A nation of shopkeepers
This phrase is a description of England with rather negative connotations, suggesting that the inhabitants are small-minded. Surely not?
Be that as it may, is it true these days? Wandering along the high street of our local village, as I do from time to time, there is very little in the way of what I would call real shops. Yes, we have charity shops, hairdressers, nail bars, betting shops, cafes, estate agents, and solicitors but what may be termed as a real retail experience is limited to a supermarket and a newsagent. I’m sure the Frimley retail experience is replicated the country over.
Of course, this sad state of affairs, the consequence of the development of mega-superstores, on-line retailing and ever rising rates, was not always thus. Casting my mind back no more than twenty years ago, the high street had a wide range of shops. The heydays of small, specialist retail shops, though, is to be found earlier, reaching its acme in the 19th century and first half of the 20th century. Then a reverse in the fortunes of small shops set in, one, I’m afraid, is unlikely to be reversed.
I had originally thought that our phrase was originated by Napoleon Bonaparte but it just shows how wrong I can be. The plaudits, if that is what the remark deserves, belong to Josiah Tucker and Adam Smith.
Welshman Tucker was the Dean of Gloucester who, as well as attending to his religious duties, was a prolific pamphleteer, holding strong anti-American sentiments and hostile to Methodism, as well as being a supporter of free trade. In 1766, he wrote, “and what is true of a shopkeeper is true of a shopkeeping nation.” Interestingly, he is thought to have had a profound influence on the development of Adam Smith’s economic and political thought.
The Navigation Acts of 1651 gave a monopoly to merchants and shopkeepers in England over the produce that came from its colonies. Half way through his influential book, The Wealth of Nations, the Scottish economist, Adam Smith, focused his guns on the Acts, writing “to found a great empire for the sole purpose of raising up a people of customers may at first sight appear a project fit only for a nation of shopkeepers. It is, however, a project altogether unfit for a nation of shopkeepers; but extremely fit for a nation whose government is influenced by shopkeepers.”

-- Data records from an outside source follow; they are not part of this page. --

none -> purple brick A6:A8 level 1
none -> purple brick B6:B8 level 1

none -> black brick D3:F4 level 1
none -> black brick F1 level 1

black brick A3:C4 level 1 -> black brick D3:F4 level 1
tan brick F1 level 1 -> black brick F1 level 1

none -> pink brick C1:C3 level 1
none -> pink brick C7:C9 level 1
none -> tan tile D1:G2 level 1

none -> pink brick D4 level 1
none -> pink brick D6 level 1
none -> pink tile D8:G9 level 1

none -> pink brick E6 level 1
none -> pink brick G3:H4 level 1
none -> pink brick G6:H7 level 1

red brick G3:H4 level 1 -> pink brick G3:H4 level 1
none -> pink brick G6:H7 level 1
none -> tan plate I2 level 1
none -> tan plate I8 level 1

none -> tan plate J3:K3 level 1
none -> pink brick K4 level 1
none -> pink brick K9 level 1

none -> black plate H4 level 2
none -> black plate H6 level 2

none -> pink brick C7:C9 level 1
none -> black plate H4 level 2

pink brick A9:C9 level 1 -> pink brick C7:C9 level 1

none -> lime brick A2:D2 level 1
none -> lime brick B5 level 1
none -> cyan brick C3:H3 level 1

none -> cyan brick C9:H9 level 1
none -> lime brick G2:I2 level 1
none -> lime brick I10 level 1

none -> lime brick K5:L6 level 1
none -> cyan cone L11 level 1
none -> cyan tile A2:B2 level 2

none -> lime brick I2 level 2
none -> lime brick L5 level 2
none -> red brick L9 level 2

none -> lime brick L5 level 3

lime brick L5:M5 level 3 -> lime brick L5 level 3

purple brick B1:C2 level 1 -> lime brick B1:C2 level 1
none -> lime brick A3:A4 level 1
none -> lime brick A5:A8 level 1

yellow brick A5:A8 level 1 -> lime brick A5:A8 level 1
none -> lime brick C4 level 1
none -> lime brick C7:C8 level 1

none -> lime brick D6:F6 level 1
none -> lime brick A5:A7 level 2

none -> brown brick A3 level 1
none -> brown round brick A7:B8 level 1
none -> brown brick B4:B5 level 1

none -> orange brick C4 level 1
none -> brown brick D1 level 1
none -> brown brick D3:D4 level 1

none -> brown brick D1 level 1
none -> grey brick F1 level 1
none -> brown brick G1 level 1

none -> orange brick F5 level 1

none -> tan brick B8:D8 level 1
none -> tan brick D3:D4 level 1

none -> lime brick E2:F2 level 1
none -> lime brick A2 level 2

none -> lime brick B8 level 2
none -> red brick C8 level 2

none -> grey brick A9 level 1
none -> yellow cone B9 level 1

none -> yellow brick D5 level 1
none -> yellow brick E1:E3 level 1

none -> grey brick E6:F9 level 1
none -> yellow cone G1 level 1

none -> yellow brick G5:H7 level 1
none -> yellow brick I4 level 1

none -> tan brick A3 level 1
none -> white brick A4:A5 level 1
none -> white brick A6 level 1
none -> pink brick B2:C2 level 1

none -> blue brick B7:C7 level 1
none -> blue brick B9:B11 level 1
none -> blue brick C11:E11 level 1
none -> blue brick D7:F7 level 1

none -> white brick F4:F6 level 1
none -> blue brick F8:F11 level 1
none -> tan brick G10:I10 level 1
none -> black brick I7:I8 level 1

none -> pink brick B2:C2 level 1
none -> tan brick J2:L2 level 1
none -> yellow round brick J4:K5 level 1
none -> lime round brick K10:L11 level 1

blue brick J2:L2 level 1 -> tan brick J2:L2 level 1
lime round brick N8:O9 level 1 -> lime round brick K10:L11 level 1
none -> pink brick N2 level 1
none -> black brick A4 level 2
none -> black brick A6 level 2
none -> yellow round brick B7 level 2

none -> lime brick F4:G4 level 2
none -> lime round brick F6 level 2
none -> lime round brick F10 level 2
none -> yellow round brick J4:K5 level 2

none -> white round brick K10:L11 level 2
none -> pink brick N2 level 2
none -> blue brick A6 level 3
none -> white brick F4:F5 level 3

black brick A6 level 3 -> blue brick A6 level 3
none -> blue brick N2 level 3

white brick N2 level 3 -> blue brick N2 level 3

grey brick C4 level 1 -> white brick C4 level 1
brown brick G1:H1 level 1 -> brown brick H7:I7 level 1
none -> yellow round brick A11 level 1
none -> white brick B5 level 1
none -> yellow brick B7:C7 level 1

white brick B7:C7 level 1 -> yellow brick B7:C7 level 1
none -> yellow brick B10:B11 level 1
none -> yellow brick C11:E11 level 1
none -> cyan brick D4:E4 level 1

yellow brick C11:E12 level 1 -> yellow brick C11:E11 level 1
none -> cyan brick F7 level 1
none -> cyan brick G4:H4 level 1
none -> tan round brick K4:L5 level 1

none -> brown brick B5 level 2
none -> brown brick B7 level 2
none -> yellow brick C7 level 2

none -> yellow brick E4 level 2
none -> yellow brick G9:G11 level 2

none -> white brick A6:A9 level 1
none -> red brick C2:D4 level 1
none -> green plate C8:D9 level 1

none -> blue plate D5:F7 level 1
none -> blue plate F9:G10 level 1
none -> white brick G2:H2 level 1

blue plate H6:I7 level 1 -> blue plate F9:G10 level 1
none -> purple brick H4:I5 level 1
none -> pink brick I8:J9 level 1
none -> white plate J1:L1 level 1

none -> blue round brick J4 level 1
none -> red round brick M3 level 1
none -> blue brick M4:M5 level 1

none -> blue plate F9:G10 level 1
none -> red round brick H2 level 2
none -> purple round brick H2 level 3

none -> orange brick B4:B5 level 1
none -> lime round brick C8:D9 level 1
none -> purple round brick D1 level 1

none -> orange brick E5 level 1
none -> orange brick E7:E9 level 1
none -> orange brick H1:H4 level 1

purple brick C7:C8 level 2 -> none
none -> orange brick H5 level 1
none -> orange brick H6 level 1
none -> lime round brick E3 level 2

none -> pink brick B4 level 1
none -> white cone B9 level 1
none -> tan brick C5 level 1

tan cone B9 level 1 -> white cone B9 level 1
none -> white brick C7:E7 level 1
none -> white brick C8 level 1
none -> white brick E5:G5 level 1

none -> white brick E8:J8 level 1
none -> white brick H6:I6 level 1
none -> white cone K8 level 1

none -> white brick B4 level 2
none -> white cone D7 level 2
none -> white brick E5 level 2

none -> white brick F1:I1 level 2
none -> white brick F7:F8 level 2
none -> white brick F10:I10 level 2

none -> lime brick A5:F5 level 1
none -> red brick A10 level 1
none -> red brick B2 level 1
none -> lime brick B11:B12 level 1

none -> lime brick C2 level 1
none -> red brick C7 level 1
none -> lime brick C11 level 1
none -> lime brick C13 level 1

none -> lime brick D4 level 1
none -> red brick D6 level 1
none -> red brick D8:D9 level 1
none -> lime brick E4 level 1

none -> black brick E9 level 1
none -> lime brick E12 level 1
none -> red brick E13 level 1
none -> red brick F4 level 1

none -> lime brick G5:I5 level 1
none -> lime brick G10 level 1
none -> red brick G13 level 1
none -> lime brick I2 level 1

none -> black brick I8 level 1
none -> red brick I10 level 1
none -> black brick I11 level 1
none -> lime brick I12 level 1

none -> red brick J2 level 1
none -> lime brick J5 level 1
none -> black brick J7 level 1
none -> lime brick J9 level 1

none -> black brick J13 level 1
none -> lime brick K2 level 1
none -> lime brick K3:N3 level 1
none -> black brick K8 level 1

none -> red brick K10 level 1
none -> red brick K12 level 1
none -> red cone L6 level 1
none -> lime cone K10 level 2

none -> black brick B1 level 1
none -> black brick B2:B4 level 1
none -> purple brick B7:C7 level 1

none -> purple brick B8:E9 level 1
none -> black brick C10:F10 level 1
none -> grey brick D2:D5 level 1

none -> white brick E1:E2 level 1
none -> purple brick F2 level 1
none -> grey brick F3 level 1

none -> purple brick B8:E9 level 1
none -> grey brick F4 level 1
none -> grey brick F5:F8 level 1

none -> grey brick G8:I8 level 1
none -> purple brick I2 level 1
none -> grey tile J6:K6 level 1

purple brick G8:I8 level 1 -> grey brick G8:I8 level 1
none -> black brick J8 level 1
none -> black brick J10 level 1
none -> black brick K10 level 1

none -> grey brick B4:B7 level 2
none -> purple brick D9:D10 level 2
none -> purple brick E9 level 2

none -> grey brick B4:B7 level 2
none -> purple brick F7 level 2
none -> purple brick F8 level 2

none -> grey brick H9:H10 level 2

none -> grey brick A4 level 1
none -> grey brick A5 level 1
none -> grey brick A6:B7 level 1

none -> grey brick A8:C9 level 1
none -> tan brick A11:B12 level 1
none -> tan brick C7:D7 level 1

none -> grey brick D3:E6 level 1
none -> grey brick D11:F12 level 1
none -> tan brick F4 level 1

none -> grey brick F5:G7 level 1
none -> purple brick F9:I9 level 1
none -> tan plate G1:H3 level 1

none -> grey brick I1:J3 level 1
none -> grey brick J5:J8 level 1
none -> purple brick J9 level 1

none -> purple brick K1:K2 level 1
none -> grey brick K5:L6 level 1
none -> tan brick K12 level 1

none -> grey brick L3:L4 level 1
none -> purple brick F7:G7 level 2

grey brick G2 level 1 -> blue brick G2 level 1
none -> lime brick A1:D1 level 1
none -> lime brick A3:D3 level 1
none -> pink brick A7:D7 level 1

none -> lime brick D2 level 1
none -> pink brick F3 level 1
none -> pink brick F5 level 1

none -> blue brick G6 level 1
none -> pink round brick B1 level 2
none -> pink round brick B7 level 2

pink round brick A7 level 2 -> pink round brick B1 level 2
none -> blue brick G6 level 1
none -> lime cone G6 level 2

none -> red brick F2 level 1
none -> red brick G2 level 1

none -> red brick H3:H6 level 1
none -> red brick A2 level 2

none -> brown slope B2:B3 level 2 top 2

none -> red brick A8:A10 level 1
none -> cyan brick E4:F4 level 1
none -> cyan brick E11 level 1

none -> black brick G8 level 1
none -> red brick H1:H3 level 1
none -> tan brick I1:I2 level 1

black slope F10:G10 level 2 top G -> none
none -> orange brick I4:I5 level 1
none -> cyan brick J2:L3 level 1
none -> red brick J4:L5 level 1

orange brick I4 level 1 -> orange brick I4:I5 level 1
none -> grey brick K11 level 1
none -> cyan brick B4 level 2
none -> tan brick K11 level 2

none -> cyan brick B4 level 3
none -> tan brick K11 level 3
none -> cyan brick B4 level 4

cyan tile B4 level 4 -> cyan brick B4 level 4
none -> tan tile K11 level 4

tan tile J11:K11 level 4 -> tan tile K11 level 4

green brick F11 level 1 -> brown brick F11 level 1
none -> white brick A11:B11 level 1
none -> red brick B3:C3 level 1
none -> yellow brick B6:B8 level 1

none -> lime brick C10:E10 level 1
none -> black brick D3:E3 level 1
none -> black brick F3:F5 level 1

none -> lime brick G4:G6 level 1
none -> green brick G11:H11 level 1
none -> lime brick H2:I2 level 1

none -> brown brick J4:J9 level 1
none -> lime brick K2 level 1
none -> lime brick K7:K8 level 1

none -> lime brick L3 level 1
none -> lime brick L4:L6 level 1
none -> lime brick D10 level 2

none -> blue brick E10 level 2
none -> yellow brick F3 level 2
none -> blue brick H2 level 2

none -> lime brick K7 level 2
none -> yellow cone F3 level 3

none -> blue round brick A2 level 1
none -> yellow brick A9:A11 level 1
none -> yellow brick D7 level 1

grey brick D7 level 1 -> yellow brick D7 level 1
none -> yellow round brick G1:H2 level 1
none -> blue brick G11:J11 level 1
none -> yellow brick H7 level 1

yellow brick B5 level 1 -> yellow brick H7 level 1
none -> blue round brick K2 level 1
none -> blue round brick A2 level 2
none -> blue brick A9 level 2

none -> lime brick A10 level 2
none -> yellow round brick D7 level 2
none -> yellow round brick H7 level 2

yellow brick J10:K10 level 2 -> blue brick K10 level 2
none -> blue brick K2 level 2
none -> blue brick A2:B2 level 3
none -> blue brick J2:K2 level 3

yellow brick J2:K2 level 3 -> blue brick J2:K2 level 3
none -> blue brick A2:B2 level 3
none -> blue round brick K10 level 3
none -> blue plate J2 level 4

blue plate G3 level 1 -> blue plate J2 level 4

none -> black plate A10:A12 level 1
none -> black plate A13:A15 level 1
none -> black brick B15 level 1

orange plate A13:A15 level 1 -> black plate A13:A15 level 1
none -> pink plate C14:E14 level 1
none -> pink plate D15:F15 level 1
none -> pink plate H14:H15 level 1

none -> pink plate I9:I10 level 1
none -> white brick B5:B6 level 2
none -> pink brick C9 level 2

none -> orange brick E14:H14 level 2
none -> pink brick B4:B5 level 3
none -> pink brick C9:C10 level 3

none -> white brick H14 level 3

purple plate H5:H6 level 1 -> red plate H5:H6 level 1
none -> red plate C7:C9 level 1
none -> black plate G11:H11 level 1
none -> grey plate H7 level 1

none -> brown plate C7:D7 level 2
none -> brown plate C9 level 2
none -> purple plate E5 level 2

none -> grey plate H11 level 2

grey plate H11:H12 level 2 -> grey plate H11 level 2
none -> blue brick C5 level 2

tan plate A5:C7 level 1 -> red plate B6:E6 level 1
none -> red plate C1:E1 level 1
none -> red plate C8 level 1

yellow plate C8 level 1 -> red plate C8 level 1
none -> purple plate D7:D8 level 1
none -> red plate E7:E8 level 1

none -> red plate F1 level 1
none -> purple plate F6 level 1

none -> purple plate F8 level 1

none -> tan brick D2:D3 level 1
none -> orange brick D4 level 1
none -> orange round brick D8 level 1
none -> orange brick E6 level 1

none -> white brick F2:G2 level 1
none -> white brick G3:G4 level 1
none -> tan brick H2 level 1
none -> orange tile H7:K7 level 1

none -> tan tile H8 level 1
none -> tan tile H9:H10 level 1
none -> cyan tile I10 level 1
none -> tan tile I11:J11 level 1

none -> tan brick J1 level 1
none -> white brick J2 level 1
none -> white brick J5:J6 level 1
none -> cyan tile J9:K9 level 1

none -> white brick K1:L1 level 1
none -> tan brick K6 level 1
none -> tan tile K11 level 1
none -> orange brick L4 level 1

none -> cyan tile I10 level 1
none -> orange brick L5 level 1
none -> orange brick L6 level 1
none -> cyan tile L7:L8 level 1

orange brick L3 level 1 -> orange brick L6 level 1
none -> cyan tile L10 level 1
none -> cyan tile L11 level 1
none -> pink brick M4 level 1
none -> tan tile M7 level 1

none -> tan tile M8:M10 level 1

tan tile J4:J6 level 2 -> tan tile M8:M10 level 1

The phrase was born, although its sense is hardly pejorative. This is where the French came in, possibly.
A View of Universal History by John Adams, published in 1794, attributes to the French revolutionary, Bertrand Barere de Viuezac, in a speech to the National Convention on June 11, 1794, the phrase “let Pitt then boast of his victory to his nation of shopkeepers.” Whether Napoleon, who was more of an army man than a politician at the time, was at the meeting to hear Barere is far from clear. Barry Edward O’Meara, Napoleon’s surgeon while he was in exile in St Helena, though attributes his patient as saying, “you were greatly offended with me for having called you a nation of shopkeepers.”
If O’Meara’s testimony is to be relied upon, it suggests that Boney did call England a nation of shopkeepers, that he did so earlier than his exile, that the English got to hear of it, and were miffed. But there is no other attestation that Napoleon uttered the phrase, “une nation de boutiquiers.”
Perhaps betraying the little English attitude that one Frenchman looks very much like another and that Napoleon was more (in)famous than Barrere, the insult was attributed to Boney, despite attempts to set the record straight. The Morning Post of May 28, 1832 was one such, fulminating that “This complimentary term, for so we must consider it, as applied to a Nation which has derived its principal prosperity from its commercial greatness, has been erroneously attributed, from time to time, to all the leading Revolutionists of France. To our astonishment we now find it applied exclusively to Bonaparte. Than this nothing can be further from the fact.” They ascribed its pejorative use to Barrere.
But, hey, never let the truth get in the way of a good story.